Nesse texto não tem uma palavras de conforto, ele trata da morte, da bala que nos atravessa todos os dias e das que ficam engatilhadas, fala do cano que mira na nossa cabeça, fala de quem puxa o gatilho e de quem manda puxar. Não houve diferença entre os governos de esquerda, direita, centro ou progressista, todos eles, sem nenhuma exceção, reforçaram as narrativas, as táticas, as estatísticas e as lágrimas de famílias pretas. Se quem ler questionar se estou defendendo bandido, respondo sem hesitar: estou defendendo e defenderei os pretos, e se ele for bandido também defenderei.
O racismo que desumaniza as pessoas pretas e justificou a sua escravidão, hoje as sentencia à morte, à execução sumária, sob os pretextos de ser envolvido, de não ser humano, ser bandido, e que por isso é justo e de bom tom que morra. A exceção é se for bandido branco e morar em bairro nobre, porque nesse contexto ele é suspeito, precisa passar por julgamento, as drogas em sua posse o torna usuário e dependente químico.

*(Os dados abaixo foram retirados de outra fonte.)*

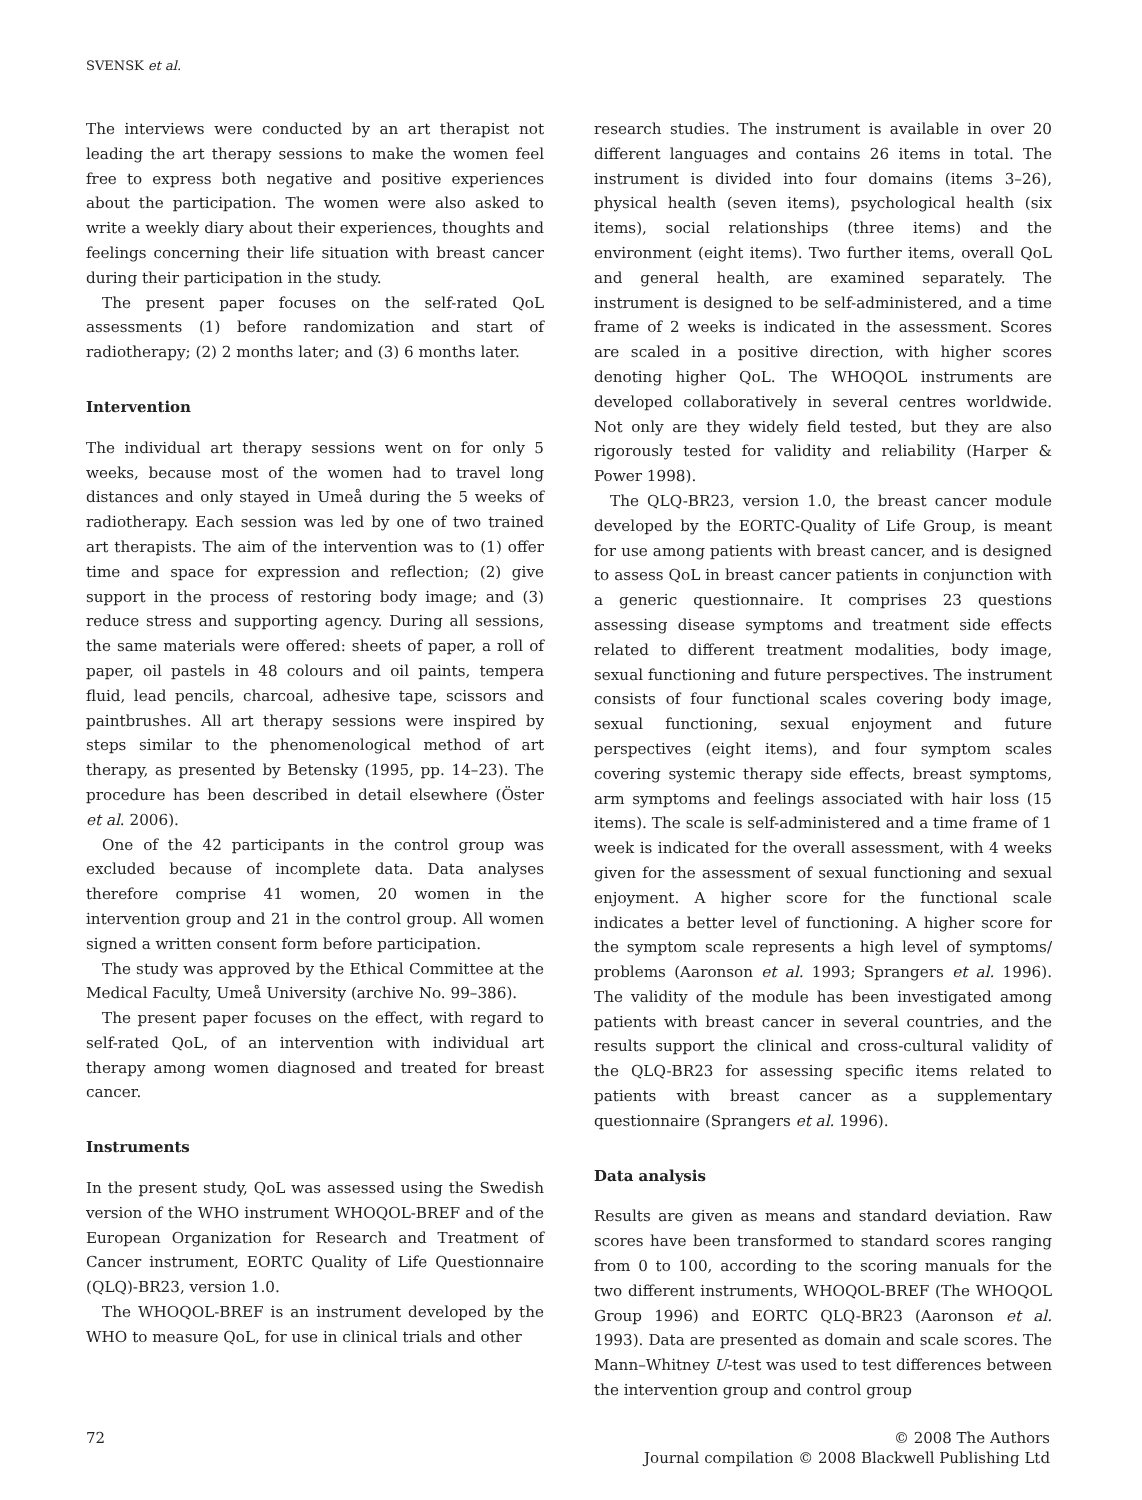SVENSK et al.
The interviews were conducted by an art therapist not leading the art therapy sessions to make the women feel free to express both negative and positive experiences about the participation. The women were also asked to write a weekly diary about their experiences, thoughts and feelings concerning their life situation with breast cancer during their participation in the study.
The present paper focuses on the self-rated QoL assessments (1) before randomization and start of radiotherapy; (2) 2 months later; and (3) 6 months later.
Intervention
The individual art therapy sessions went on for only 5 weeks, because most of the women had to travel long distances and only stayed in Umeå during the 5 weeks of radiotherapy. Each session was led by one of two trained art therapists. The aim of the intervention was to (1) offer time and space for expression and reflection; (2) give support in the process of restoring body image; and (3) reduce stress and supporting agency. During all sessions, the same materials were offered: sheets of paper, a roll of paper, oil pastels in 48 colours and oil paints, tempera fluid, lead pencils, charcoal, adhesive tape, scissors and paintbrushes. All art therapy sessions were inspired by steps similar to the phenomenological method of art therapy, as presented by Betensky (1995, pp. 14–23). The procedure has been described in detail elsewhere (Öster et al. 2006).
One of the 42 participants in the control group was excluded because of incomplete data. Data analyses therefore comprise 41 women, 20 women in the intervention group and 21 in the control group. All women signed a written consent form before participation.
The study was approved by the Ethical Committee at the Medical Faculty, Umeå University (archive No. 99–386).
The present paper focuses on the effect, with regard to self-rated QoL, of an intervention with individual art therapy among women diagnosed and treated for breast cancer.
Instruments
In the present study, QoL was assessed using the Swedish version of the WHO instrument WHOQOL-BREF and of the European Organization for Research and Treatment of Cancer instrument, EORTC Quality of Life Questionnaire (QLQ)-BR23, version 1.0.
The WHOQOL-BREF is an instrument developed by the WHO to measure QoL, for use in clinical trials and other
research studies. The instrument is available in over 20 different languages and contains 26 items in total. The instrument is divided into four domains (items 3–26), physical health (seven items), psychological health (six items), social relationships (three items) and the environment (eight items). Two further items, overall QoL and general health, are examined separately. The instrument is designed to be self-administered, and a time frame of 2 weeks is indicated in the assessment. Scores are scaled in a positive direction, with higher scores denoting higher QoL. The WHOQOL instruments are developed collaboratively in several centres worldwide. Not only are they widely field tested, but they are also rigorously tested for validity and reliability (Harper & Power 1998).
The QLQ-BR23, version 1.0, the breast cancer module developed by the EORTC-Quality of Life Group, is meant for use among patients with breast cancer, and is designed to assess QoL in breast cancer patients in conjunction with a generic questionnaire. It comprises 23 questions assessing disease symptoms and treatment side effects related to different treatment modalities, body image, sexual functioning and future perspectives. The instrument consists of four functional scales covering body image, sexual functioning, sexual enjoyment and future perspectives (eight items), and four symptom scales covering systemic therapy side effects, breast symptoms, arm symptoms and feelings associated with hair loss (15 items). The scale is self-administered and a time frame of 1 week is indicated for the overall assessment, with 4 weeks given for the assessment of sexual functioning and sexual enjoyment. A higher score for the functional scale indicates a better level of functioning. A higher score for the symptom scale represents a high level of symptoms/ problems (Aaronson et al. 1993; Sprangers et al. 1996). The validity of the module has been investigated among patients with breast cancer in several countries, and the results support the clinical and cross-cultural validity of the QLQ-BR23 for assessing specific items related to patients with breast cancer as a supplementary questionnaire (Sprangers et al. 1996).
Data analysis
Results are given as means and standard deviation. Raw scores have been transformed to standard scores ranging from 0 to 100, according to the scoring manuals for the two different instruments, WHOQOL-BREF (The WHOQOL Group 1996) and EORTC QLQ-BR23 (Aaronson et al. 1993). Data are presented as domain and scale scores. The Mann–Whitney U-test was used to test differences between the intervention group and control group
72 © 2008 The Authors
Journal compilation © 2008 Blackwell Publishing Ltd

A guerra às drogas, o combate ao crime organizado, as ações contra roubo de cargas e todas as outras realizadas pelas PMs e seus governos são ações para controlar a concorrência, servem ao interesse de quem lucra e realmente vive do crime. Nesse momento um homem branco está ganhando dinheiro com o tráfico enquanto um vapor corre para fugir da polícia. Esse mesmo homem tem uma empresa para lavar dinheiro e posta em suas redes sociais: “bandido bom é bandido morto”.
O avião que chegou com cocaína pousou na fazenda do deputado, o avião era do senador, o outro era da FAB. Não tem pista de pouso no favela, foi no Vivendas da Barra que 40 fuzis foram encontrados e NINGUÉM MORREU, NÃO TEVE UMA BALA PERDIDA.
Não acredito que governo nenhum nos ajude, é engano imaginar que virá deles uma solução. É tolice as faixas que pedem para não nos matarem. É preciso organizar nossa revolta, nossa dor precisa dar vida ao enfrentamento da engrenagem de moer corpos pretos.
Precisamos ter a coragem da organização REAJA OU SERÁ MORTA, REAJA OU SERÁ MORTO, politizar nosso extermínio sem fazer politicagem, fazer um standart com nosso luto e colocá-lo na frente de nossa marcha enquanto organizamos escolas em nossas quebradas. Precisamos humanizar os nossos que estão nas celas, tratados como bicho, vistos como demônios, eles também são necessários para nossa libertação.
É necessário que os tambores toquem e os terreiros se abram para cuidar das almas, orientar os Ori. Que façamos ebós. As igrejas que pregam a libertação são bem-vindas, que fortalecem as comunidades e seguem o Cristo. Temos que combater quem explora nossa dor, quem nos aliena e nos convence a seguir de joelhos beijando a mão de quem nos mata.
Temos que ter memoriais para que nossos mortos não caiam no esquecimento e sejam engolidos pelas narrativas de quem organiza o extermínio, não podemos virar estatística, números frios que escondem as dores e as condições que desumanizam nossa existência.
Se não organizar nossa dor e planejar nossa revolta seremos eliminados, ao fim sobrará eles e as baratas.